I wish I’d been the one to coin this… and, unfortunately, when I wrote my note about it I failed to credit the source. So now I have to start with anonymous realtor who observed that he’s had several buyers walk in to his office with P.T.S.D. or “Post Traumatic Stress Syndrome.” His diagnosis was based on their demeanor which included an opening apology for a suspected personality disorder based on their previous realtor relationship. He cited examples of buyers saying they “must be too picky” or “too nervous” or have “unrealistic expectations” of their agent. (You don’t suppose the agent had any unrealistic expectations of the client, do you?)
If it weren’t so tragic, it would be funny. I’ve seen the same thing with sellers–now “former” clients of another agent who are convinced somehow that they are responsible for everything that went wrong with the last relationship and attempted transaction. Convincing clients they are to blame for failings is a skill I seem unable to develop, let alone understand. I’m supposed to be protecting and advising my client, aren’t I?
The media is, as many of us know, an interesting entity. Stories develop themes and the themes get picked up quickly. One theme that’s increasing on a number of real estate web sites and publications is the idea of “raising the bar” or increasing the entry standards for new agents. I’m not sure I’ll be able to resist editorializing about that much longer. I would only say here that new agents are not the only agents who are creating P.T.S.D.
So let’s simplify a bit the relationship and “blame” issue. (After I simplify it, I may feel a need to complicate it in a future post.) In the State of Maine a client relationship must be defined in writing. One of the reasons for this is to remove as much doubt and vagueness as possible. A good written agreement will include fairly detailed statements of what both parties will do and not do.
I recently worked with a seller who was upset over several things that happened and didn’t happen during the previous listing experience. When these sorts of issues arise I’m always tempted to ask “was that a violation of the agreement you signed?” The point of the question is not to delve into legalities. But when a seller apologizes for “expecting too much” I’m tempted to ask them to get the old contract out and look for the portion that says “Seller shall not expect too much.”
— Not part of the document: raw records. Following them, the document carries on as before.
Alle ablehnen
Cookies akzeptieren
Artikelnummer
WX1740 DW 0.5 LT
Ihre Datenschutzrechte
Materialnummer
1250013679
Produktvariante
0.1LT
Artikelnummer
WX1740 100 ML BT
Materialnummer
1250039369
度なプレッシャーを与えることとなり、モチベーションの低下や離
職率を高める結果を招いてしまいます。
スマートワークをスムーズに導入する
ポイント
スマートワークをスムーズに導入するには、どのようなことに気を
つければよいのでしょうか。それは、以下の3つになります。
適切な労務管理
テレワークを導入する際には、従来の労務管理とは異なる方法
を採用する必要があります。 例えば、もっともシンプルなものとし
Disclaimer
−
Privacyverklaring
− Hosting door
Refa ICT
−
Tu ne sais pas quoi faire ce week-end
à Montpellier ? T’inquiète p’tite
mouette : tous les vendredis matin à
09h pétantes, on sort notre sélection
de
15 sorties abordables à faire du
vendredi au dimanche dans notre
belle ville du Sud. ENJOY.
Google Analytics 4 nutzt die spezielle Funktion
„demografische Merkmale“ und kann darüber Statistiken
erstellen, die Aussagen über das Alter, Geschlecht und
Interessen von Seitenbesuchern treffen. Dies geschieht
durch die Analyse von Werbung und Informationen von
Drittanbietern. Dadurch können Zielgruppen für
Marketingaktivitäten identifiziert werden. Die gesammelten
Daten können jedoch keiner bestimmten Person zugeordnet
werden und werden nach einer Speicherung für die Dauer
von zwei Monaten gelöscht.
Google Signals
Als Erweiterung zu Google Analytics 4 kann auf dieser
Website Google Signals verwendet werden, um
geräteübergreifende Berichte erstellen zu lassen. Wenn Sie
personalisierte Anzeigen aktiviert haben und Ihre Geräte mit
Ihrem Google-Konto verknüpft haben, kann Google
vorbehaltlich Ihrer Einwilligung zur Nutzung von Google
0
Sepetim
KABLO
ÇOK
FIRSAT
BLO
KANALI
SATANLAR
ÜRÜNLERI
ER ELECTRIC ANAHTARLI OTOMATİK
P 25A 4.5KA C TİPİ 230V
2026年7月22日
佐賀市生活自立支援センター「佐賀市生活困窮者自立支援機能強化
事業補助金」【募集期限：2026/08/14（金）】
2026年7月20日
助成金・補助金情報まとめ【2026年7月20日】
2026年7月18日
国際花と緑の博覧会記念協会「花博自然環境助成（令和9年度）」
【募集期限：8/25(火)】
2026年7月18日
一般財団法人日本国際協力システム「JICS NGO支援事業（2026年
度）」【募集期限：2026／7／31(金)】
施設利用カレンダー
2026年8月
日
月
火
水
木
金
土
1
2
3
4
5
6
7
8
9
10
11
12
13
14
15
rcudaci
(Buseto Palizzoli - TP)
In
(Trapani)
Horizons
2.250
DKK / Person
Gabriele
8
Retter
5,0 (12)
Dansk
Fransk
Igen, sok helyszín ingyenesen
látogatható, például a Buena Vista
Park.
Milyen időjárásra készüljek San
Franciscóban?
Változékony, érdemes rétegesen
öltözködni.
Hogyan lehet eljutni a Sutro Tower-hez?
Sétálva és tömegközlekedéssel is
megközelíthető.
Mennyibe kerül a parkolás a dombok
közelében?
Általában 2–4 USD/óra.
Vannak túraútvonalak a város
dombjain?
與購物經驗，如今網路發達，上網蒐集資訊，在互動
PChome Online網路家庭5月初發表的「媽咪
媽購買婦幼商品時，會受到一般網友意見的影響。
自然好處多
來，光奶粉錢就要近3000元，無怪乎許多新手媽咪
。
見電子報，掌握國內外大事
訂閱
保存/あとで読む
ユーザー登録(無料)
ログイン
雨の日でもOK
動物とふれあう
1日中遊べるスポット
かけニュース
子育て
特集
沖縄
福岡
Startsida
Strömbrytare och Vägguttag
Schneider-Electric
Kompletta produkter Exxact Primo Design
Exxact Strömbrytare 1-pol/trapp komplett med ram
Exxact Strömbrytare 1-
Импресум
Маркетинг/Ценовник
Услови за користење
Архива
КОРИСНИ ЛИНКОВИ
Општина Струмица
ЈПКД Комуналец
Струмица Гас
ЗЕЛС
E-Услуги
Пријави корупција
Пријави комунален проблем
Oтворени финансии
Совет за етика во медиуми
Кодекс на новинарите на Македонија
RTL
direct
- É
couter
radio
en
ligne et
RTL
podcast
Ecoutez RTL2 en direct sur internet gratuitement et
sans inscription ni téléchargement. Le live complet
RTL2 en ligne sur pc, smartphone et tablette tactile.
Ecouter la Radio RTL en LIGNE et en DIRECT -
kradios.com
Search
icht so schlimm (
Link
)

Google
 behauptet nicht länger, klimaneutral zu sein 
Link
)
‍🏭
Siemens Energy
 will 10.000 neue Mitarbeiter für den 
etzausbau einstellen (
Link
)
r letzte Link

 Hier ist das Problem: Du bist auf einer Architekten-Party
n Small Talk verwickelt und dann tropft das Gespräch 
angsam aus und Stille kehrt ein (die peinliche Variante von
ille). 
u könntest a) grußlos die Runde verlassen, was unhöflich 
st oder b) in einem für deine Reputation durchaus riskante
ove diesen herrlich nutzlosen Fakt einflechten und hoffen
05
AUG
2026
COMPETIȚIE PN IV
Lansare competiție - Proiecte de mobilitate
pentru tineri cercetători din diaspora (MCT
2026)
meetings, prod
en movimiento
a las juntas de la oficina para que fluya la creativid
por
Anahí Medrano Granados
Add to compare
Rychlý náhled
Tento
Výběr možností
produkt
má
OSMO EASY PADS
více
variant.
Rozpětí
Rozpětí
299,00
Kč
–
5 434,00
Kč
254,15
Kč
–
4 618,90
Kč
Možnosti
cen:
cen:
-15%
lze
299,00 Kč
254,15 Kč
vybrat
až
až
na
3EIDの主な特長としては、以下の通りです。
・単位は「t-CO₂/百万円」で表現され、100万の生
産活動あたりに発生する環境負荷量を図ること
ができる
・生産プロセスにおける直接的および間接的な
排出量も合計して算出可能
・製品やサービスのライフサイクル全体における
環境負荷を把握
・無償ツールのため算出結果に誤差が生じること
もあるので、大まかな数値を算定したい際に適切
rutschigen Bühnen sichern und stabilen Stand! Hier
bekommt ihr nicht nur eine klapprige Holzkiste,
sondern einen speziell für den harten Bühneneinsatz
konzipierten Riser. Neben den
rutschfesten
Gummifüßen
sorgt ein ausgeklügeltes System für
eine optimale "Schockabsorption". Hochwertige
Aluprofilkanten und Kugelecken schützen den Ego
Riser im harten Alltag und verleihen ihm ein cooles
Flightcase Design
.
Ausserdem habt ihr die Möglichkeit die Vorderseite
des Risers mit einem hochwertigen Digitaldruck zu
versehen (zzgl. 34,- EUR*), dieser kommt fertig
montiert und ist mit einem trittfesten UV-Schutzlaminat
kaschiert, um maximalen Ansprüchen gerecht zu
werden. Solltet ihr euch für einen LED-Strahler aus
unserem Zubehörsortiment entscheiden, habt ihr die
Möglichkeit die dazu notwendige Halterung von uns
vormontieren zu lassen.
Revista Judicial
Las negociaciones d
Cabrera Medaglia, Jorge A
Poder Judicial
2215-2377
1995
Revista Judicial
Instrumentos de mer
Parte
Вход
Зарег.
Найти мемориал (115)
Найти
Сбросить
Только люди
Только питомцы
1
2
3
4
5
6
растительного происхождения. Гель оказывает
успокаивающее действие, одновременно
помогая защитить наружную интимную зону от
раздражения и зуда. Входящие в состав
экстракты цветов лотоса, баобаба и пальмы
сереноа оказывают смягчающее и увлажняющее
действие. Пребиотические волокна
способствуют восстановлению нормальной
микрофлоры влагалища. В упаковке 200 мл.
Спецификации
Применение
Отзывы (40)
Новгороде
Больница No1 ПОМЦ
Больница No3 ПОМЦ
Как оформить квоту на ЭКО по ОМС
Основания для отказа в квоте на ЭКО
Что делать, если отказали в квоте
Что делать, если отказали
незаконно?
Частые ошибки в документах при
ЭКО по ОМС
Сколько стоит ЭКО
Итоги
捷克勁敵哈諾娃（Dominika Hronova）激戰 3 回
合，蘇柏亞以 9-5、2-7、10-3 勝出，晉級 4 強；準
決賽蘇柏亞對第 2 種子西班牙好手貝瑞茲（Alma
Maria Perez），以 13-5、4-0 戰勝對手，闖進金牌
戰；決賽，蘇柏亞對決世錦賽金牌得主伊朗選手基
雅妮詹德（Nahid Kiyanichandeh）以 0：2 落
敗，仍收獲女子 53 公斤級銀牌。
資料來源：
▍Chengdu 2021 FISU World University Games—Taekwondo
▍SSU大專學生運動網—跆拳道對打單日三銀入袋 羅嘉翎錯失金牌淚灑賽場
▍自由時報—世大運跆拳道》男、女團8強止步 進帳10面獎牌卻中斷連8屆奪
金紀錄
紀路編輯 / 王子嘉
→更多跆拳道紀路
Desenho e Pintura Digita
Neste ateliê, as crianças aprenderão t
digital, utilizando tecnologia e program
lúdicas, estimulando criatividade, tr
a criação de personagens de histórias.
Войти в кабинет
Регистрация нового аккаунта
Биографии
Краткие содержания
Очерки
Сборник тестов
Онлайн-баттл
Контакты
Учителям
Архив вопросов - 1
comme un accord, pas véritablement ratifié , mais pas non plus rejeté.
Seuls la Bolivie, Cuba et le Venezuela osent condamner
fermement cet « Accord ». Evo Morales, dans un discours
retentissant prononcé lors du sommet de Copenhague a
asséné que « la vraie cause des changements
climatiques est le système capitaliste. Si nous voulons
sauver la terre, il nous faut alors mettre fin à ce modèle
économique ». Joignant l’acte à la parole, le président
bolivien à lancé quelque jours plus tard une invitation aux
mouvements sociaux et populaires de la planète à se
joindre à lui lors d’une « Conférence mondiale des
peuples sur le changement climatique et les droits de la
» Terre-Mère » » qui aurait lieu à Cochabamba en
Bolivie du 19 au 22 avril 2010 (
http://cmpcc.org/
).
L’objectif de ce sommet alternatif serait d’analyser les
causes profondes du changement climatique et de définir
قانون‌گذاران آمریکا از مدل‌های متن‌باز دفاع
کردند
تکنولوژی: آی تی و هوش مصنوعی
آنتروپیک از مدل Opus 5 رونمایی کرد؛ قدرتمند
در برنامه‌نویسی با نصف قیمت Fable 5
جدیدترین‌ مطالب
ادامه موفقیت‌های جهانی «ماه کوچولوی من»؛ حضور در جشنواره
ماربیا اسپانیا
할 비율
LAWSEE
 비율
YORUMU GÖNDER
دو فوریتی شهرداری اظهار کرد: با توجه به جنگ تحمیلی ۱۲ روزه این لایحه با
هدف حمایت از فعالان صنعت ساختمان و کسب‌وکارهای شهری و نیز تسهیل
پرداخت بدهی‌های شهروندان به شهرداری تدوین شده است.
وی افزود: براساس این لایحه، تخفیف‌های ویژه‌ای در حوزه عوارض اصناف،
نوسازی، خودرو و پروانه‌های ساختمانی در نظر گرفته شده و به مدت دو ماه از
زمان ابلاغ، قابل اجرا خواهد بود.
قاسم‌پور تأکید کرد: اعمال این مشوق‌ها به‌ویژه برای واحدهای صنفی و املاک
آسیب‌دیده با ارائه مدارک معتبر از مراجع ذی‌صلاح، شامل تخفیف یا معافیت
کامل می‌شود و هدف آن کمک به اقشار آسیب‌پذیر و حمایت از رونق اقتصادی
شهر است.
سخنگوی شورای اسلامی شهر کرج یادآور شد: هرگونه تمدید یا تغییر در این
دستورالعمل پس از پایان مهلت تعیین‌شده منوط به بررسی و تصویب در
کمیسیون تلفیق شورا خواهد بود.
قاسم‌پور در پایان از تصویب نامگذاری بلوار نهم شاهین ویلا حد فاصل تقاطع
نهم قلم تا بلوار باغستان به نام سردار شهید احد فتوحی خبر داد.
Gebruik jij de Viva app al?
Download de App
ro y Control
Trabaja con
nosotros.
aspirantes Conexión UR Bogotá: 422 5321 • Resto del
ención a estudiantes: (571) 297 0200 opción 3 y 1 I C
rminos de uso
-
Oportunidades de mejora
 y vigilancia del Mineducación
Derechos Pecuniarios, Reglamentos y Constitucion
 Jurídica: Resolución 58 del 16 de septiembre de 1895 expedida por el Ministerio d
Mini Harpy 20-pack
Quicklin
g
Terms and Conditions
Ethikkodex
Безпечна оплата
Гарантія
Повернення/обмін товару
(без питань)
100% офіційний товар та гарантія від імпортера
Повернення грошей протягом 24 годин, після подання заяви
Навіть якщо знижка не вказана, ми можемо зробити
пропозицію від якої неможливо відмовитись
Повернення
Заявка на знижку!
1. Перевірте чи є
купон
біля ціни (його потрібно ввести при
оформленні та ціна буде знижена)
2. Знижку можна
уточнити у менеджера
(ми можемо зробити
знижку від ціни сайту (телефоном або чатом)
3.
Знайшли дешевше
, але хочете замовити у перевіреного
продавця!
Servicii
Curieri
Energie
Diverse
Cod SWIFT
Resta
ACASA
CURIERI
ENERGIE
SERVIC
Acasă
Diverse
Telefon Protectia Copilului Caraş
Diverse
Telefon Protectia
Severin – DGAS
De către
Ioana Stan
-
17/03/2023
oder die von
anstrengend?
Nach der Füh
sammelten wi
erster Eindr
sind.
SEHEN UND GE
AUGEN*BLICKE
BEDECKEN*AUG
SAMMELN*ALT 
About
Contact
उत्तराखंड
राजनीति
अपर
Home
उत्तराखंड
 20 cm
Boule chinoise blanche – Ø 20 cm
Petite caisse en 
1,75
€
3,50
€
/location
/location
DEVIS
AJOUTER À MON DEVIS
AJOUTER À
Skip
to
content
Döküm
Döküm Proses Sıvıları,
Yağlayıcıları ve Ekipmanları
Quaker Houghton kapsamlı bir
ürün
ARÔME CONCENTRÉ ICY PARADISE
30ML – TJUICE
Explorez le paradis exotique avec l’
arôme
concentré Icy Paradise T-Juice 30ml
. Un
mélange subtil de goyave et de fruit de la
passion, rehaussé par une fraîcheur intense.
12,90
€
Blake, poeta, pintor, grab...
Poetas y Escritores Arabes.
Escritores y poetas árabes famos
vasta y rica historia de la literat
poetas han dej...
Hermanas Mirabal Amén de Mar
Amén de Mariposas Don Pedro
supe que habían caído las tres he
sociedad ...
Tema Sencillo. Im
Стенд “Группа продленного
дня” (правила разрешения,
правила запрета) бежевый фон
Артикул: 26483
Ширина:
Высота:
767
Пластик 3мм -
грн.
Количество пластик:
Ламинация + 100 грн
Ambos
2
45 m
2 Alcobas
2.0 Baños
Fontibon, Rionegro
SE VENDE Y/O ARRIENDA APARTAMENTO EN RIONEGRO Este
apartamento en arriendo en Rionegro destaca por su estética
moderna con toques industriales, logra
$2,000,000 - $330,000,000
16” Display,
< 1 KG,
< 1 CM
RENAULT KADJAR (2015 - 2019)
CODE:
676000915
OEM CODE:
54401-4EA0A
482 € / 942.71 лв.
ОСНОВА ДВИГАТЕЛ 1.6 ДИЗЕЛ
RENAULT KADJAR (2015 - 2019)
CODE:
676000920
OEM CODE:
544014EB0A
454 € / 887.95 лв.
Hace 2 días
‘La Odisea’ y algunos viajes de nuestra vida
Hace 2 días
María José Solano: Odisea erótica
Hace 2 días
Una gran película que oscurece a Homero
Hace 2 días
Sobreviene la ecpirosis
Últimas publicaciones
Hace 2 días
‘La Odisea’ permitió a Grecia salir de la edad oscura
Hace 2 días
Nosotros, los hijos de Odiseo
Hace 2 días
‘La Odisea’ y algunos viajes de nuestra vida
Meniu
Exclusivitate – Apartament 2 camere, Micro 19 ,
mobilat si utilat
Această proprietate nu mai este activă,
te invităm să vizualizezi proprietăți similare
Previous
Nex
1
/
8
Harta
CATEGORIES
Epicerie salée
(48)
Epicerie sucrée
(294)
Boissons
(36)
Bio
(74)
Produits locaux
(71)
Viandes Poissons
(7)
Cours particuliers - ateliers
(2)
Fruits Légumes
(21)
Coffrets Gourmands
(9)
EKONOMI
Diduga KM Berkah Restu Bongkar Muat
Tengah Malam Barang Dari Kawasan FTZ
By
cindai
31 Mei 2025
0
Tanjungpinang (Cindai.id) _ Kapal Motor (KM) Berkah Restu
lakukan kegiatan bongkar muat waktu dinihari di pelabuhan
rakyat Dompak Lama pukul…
Of course I am having some fun with this, but I’m also not. If I could achieve one thing in the real estate industry with the wave of a magic wand it might be simply that people read and understand the documents being signed. Remember, an important point of an agreement is to remove doubt and establish clarity. Yes, it is a contract–but what is a contract other than an agreement. Ideally, we discuss and fundamentally agree on what might constitute “too much” and “too picky.” But it’s not just a matter of agreeing at signing. Some of these issues require continued discussion. We don’t sign an agreement, breathe a sigh of relief and think, “Phew, that’s over.” Or at least that’s not how I think it works.
I remember one nervous client. She might have had PRE traumatic stress syndrome. We didn’t (nor did the contract) outlaw her nervousness–it was actually somewhat justified since this was her first major real estate purchase. We did, however, agree that she was not allowed to panic until after she talked to me. I think that’s called “working together.” I’m pleased to report that she’s a happy property owner and I’m not aware of any POST traumatic stress syndrome.
So before you decide that you bear all the responsibility read and understand your agreement. Simple, maybe not easy.